[EXTRACTED ENTRIES Boundary: Start]

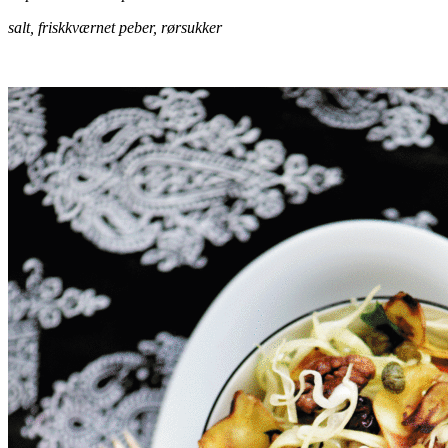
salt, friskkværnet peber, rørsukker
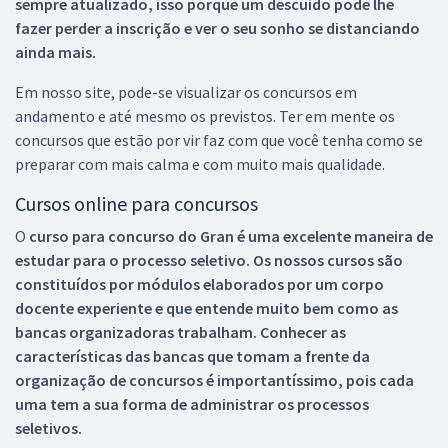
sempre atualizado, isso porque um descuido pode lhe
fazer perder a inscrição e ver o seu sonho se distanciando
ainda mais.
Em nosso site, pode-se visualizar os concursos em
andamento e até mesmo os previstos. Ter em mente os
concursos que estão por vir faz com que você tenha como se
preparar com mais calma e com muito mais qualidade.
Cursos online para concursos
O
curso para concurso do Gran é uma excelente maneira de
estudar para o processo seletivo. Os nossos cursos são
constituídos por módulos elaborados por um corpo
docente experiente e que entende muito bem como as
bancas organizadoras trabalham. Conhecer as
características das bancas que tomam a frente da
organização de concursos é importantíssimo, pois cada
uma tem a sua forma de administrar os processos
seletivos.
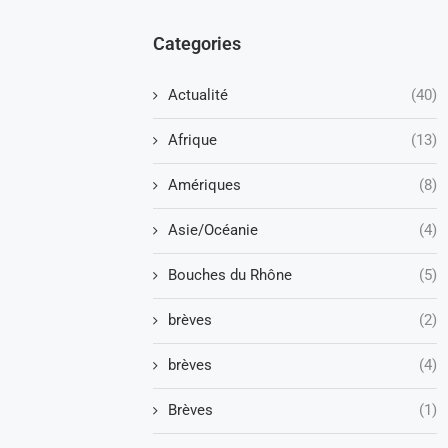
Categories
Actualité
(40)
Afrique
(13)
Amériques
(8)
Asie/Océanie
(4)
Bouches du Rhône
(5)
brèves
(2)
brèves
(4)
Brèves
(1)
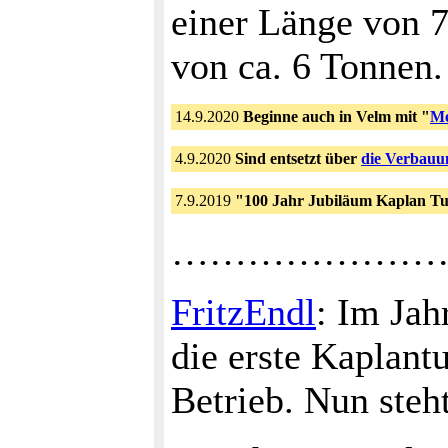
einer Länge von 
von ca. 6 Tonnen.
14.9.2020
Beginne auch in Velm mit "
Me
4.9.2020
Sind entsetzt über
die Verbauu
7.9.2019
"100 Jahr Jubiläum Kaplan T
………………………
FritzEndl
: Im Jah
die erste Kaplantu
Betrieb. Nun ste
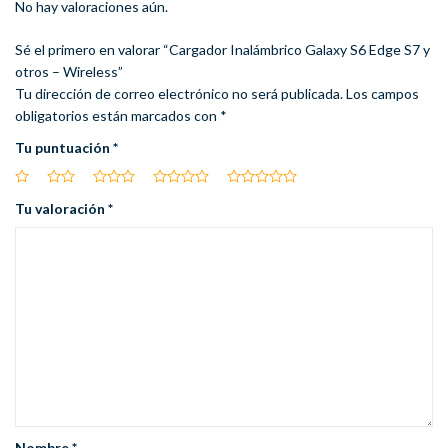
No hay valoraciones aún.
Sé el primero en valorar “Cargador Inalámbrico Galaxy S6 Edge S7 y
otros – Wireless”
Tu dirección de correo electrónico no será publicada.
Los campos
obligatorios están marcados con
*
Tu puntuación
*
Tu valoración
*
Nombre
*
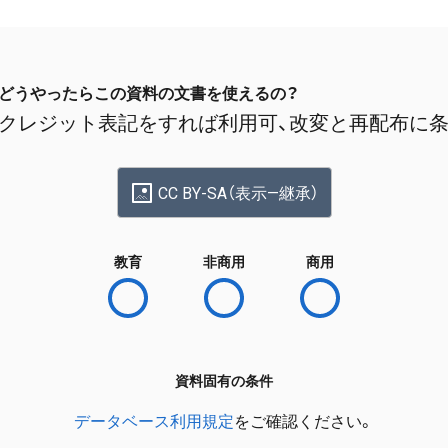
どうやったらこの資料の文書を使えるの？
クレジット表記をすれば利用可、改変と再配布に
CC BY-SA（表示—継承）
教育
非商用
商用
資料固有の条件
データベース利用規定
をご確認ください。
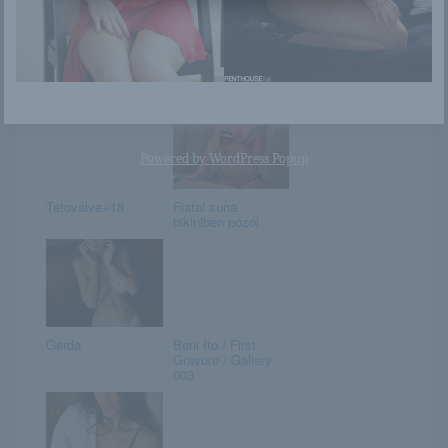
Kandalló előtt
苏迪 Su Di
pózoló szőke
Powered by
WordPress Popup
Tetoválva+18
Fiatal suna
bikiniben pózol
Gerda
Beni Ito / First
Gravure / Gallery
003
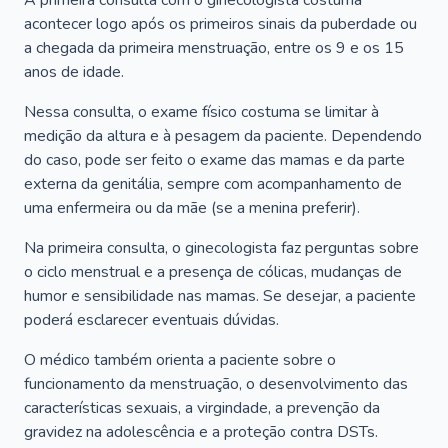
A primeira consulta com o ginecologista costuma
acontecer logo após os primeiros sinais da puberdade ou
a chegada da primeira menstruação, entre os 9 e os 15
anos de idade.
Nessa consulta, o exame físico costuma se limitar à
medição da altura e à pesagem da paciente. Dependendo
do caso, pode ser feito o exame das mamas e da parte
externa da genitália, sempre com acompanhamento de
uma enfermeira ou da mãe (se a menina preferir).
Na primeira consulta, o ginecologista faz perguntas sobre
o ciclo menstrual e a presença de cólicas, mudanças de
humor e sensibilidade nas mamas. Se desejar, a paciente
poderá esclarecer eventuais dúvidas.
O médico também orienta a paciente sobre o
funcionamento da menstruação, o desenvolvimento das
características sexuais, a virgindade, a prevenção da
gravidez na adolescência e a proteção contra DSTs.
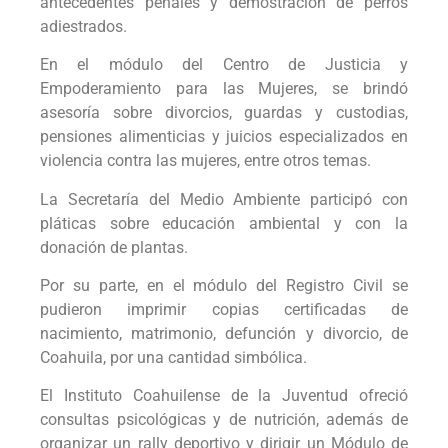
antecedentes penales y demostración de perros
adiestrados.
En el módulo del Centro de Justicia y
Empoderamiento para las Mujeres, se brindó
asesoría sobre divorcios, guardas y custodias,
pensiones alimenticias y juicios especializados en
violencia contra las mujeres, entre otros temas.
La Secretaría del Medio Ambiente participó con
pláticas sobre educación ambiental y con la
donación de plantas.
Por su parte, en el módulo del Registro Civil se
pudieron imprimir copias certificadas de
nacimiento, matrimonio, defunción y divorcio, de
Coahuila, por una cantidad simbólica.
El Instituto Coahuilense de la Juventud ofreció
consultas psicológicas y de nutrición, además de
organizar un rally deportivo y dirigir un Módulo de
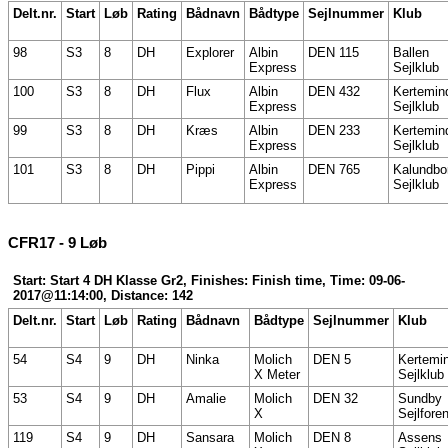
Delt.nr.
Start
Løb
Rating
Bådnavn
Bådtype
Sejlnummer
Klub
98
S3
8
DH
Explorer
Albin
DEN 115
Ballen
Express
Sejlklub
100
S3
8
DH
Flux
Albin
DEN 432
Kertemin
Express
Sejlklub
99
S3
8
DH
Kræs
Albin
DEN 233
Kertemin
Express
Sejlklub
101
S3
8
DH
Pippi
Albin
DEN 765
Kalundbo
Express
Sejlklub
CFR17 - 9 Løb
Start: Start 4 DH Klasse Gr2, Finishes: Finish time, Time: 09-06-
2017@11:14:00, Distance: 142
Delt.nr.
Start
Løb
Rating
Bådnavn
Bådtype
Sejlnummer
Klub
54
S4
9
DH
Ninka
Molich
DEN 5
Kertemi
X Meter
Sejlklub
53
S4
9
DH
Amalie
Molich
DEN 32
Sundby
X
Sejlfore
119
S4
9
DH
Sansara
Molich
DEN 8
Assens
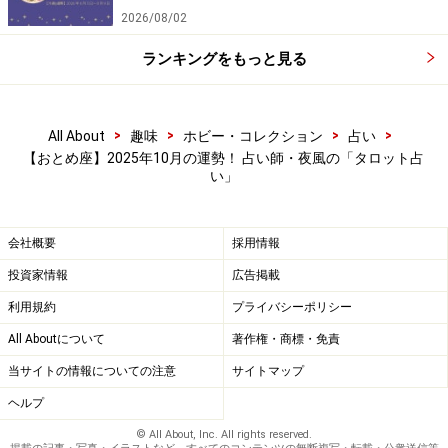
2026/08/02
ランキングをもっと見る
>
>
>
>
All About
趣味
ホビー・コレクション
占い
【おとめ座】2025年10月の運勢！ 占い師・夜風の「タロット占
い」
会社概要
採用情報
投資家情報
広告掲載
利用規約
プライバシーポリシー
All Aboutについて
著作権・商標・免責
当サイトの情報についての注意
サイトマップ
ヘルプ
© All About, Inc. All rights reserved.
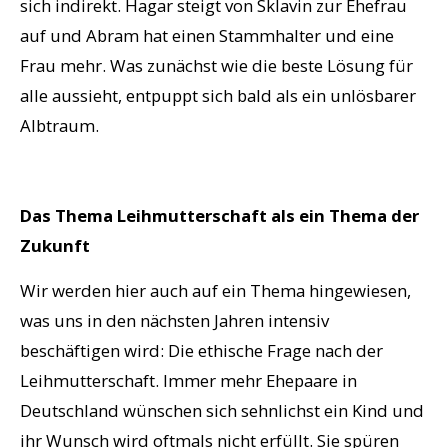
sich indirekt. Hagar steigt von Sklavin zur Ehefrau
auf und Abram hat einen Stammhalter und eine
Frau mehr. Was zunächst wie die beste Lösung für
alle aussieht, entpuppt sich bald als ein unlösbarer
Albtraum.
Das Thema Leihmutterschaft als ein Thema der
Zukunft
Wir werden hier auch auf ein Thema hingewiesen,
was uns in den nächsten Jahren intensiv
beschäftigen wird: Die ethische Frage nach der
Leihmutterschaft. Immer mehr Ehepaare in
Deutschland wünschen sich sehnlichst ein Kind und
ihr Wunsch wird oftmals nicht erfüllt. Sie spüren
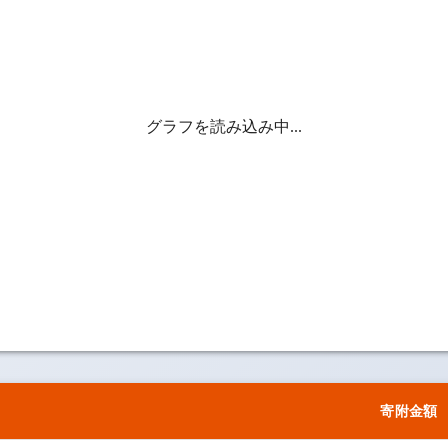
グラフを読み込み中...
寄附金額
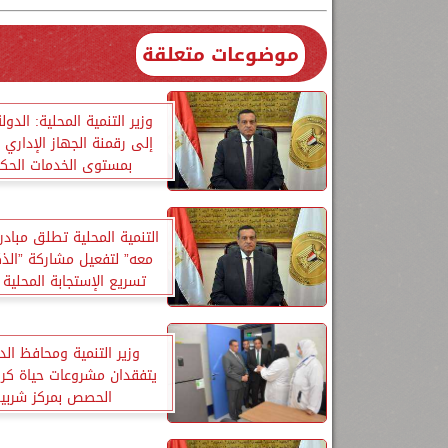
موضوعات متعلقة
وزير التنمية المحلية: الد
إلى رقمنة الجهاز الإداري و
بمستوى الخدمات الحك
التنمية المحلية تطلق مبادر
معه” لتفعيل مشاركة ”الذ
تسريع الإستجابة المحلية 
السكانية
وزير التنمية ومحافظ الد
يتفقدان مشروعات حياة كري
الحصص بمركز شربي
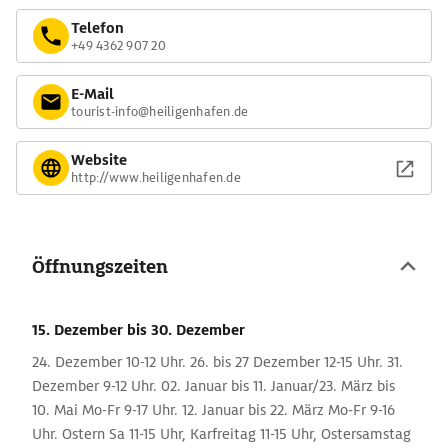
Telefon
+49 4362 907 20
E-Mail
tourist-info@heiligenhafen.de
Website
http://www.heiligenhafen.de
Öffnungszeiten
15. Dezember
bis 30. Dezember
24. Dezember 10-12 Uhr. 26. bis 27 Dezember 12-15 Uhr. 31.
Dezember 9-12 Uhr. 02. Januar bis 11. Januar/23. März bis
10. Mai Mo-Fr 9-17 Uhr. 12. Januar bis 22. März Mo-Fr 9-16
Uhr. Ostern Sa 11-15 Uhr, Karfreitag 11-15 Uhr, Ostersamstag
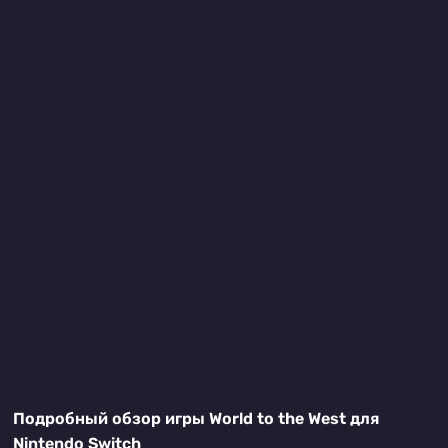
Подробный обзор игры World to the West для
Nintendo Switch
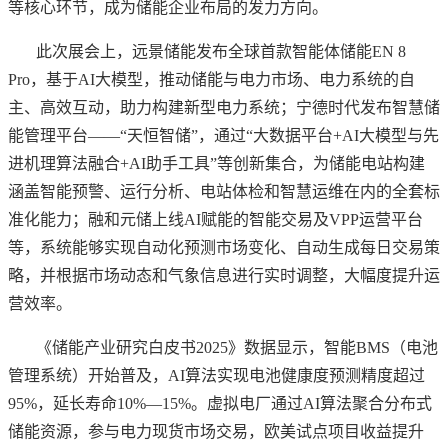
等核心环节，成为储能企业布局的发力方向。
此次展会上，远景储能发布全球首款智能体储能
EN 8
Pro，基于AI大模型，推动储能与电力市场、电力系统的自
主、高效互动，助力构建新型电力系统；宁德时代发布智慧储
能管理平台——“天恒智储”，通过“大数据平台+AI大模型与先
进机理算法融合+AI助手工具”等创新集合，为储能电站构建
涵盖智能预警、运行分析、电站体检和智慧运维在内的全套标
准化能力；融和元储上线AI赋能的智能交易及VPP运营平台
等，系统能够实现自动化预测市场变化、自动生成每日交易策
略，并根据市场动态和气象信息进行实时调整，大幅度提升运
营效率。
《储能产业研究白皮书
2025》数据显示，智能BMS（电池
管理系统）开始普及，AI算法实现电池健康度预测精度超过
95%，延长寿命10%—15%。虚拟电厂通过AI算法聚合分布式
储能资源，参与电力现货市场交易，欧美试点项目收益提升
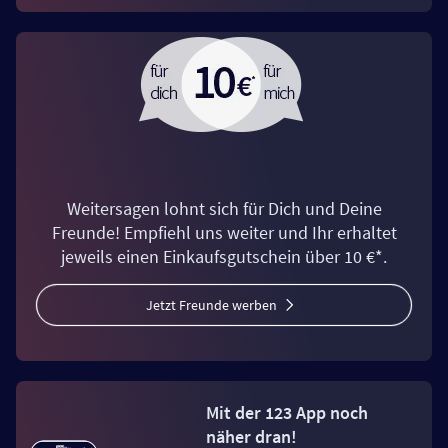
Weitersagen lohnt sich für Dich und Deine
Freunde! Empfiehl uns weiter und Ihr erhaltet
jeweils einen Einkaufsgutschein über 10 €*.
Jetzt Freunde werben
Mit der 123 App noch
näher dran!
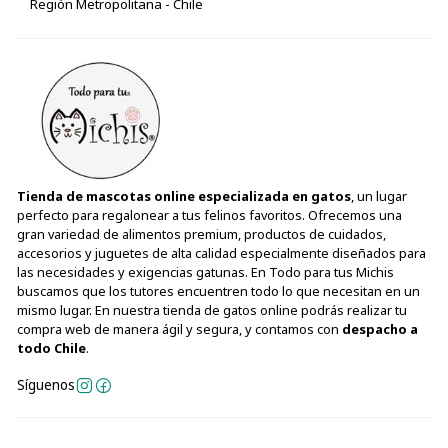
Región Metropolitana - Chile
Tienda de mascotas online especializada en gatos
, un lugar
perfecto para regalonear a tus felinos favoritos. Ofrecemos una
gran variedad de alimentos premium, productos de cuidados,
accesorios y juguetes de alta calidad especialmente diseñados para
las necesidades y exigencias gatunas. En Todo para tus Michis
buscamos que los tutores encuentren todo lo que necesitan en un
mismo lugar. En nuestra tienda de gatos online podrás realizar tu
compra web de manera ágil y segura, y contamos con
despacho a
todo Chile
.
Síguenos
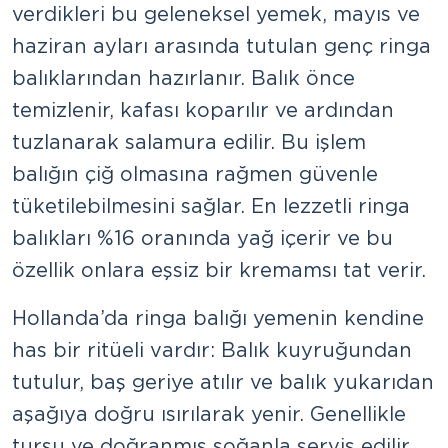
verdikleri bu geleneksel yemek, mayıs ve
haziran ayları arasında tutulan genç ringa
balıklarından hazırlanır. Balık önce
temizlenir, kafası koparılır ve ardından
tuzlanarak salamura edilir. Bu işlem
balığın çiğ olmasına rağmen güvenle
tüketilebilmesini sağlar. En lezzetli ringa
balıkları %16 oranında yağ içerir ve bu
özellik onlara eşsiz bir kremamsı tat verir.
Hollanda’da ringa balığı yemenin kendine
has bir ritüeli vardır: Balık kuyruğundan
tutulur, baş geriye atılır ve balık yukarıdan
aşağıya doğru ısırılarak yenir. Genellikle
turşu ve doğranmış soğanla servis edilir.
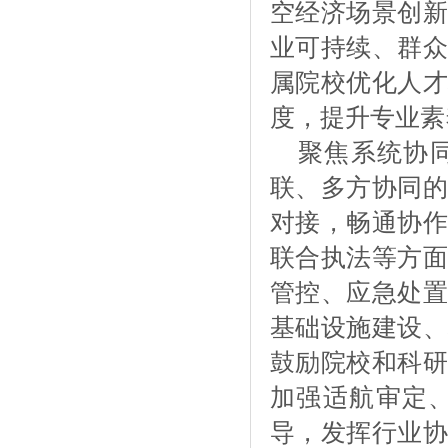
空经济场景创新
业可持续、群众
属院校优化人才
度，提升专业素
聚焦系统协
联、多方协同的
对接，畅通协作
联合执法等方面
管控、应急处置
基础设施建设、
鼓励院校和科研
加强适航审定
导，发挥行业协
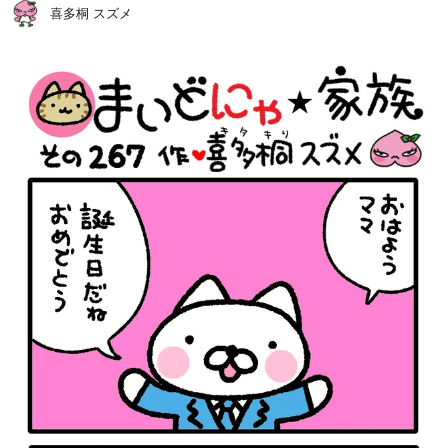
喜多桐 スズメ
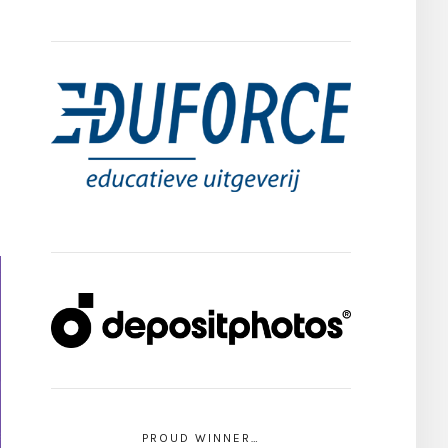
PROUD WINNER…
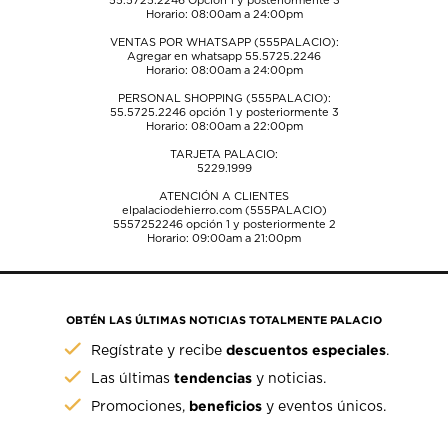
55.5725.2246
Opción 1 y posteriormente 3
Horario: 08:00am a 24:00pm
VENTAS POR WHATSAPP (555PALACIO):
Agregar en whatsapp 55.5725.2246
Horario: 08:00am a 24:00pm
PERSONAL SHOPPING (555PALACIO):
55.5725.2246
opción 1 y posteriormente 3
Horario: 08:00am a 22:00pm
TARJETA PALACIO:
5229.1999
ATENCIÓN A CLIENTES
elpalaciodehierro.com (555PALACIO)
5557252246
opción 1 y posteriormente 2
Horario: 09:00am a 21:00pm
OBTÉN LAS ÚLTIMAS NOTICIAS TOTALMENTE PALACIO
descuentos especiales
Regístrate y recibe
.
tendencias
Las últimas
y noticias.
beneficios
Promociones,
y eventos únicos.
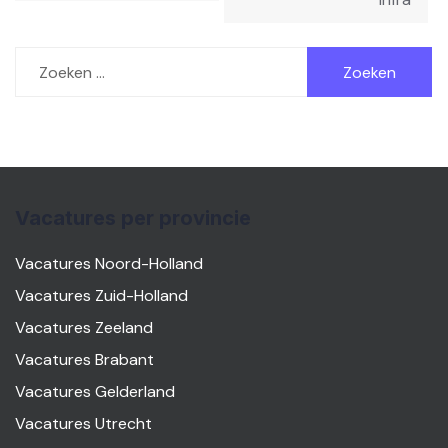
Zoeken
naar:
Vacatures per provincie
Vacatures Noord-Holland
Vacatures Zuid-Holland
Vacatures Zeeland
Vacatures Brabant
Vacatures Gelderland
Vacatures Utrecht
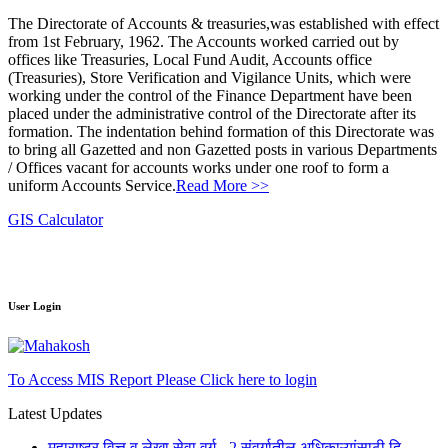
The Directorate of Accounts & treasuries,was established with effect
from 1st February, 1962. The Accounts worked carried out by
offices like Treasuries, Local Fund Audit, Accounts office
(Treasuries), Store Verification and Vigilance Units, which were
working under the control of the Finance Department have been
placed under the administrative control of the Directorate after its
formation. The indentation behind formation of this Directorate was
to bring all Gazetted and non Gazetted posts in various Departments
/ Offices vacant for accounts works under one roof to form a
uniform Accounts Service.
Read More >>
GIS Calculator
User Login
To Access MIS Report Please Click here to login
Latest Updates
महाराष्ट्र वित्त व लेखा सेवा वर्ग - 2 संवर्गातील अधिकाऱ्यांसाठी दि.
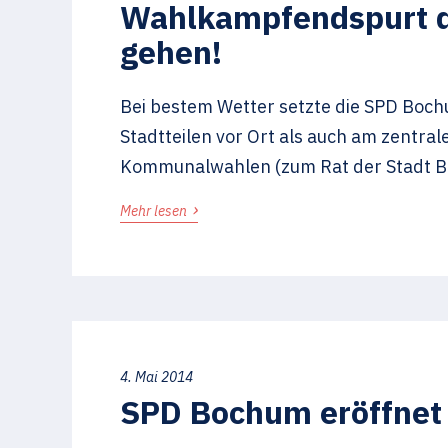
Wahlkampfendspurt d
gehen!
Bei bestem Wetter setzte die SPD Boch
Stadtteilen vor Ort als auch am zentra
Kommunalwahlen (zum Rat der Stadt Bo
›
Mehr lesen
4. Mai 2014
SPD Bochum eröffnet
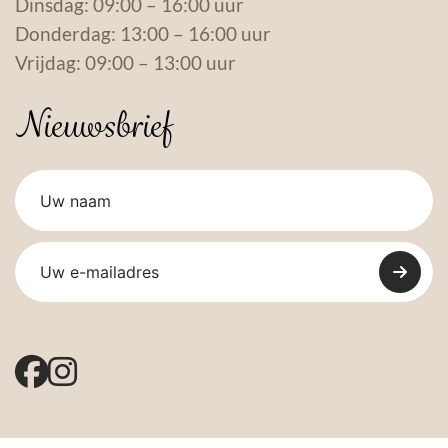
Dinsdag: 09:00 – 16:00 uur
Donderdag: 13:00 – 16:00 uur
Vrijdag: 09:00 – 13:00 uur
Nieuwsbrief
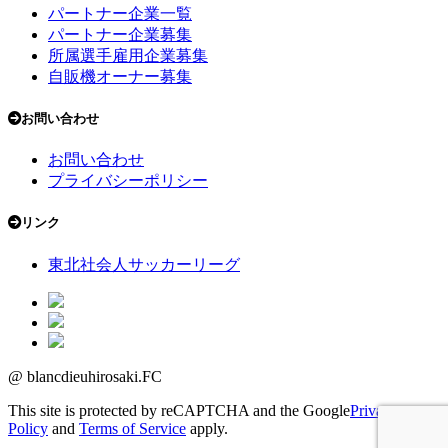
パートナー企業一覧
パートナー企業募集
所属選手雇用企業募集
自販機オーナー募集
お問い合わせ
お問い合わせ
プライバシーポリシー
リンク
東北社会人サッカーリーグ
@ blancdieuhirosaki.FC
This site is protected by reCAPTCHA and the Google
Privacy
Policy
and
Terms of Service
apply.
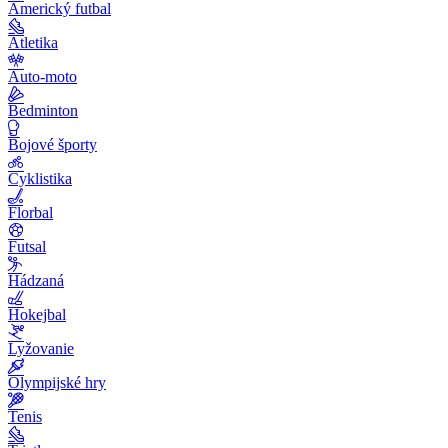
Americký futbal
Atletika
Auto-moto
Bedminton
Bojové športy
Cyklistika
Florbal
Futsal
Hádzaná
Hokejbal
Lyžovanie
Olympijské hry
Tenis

[EXTRACTED ENTRIES Boundary: End]

EXERCISE INSTRUCTIONS
Copy the text of the entries from the line with "موضوعات متعلقة" up to and including the line with "näher dran!", leaving out the pictures.

SOLUTION FOR THIS EXERCISE
موضوعات متعلقة
وزير التنمية المحلية: الد
إلى رقمنة الجهاز الإداري و
بمستوى الخدمات الحك
التنمية المحلية تطلق مبادر
معه” لتفعيل مشاركة ”الذ
تسريع الإستجابة المحلية 
السكانية
وزير التنمية ومحافظ الد
يتفقدان مشروعات حياة كري
الحصص بمركز شربي
Telefon
+49 4362 907 20
E-Mail
tourist-info@heiligenhafen.de
Website
http://www.heiligenhafen.de
Öffnungszeiten
15. Dezember
bis 30. Dezember
24. Dezember 10-12 Uhr. 26. bis 27 Dezember 12-15 Uhr. 31.
Dezember 9-12 Uhr. 02. Januar bis 11. Januar/23. März bis
10. Mai Mo-Fr 9-17 Uhr. 12. Januar bis 22. März Mo-Fr 9-16
Uhr. Ostern Sa 11-15 Uhr, Karfreitag 11-15 Uhr, Ostersamstag
Подробный обзор игры World to the West для
Nintendo Switch
等核心环节，成为储能企业布局的发力方向。
此次展会上，远景储能发布全球首款智能体储能
EN 8
Pro，基于AI大模型，推动储能与电力市场、电力系统的自
主、高效互动，助力构建新型电力系统；宁德时代发布智慧储
能管理平台——“天恒智储”，通过“大数据平台+AI大模型与先
进机理算法融合+AI助手工具”等创新集合，为储能电站构建
涵盖智能预警、运行分析、电站体检和智慧运维在内的全套标
准化能力；融和元储上线AI赋能的智能交易及VPP运营平台
等，系统能够实现自动化预测市场变化、自动生成每日交易策
略，并根据市场动态和气象信息进行实时调整，大幅度提升运
营效率。
《储能产业研究白皮书
2025》数据显示，智能BMS（电池
管理系统）开始普及，AI算法实现电池健康度预测精度超过
95%，延长寿命10%—15%。虚拟电厂通过AI算法聚合分布式
储能资源，参与电力现货市场交易，欧美试点项目收益提升
Weitersagen lohnt sich für Dich und Deine
Freunde! Empfiehl uns weiter und Ihr erhaltet
jeweils einen Einkaufsgutschein über 10 €*.
Jetzt Freunde werben
Mit der 123 App noch
näher dran!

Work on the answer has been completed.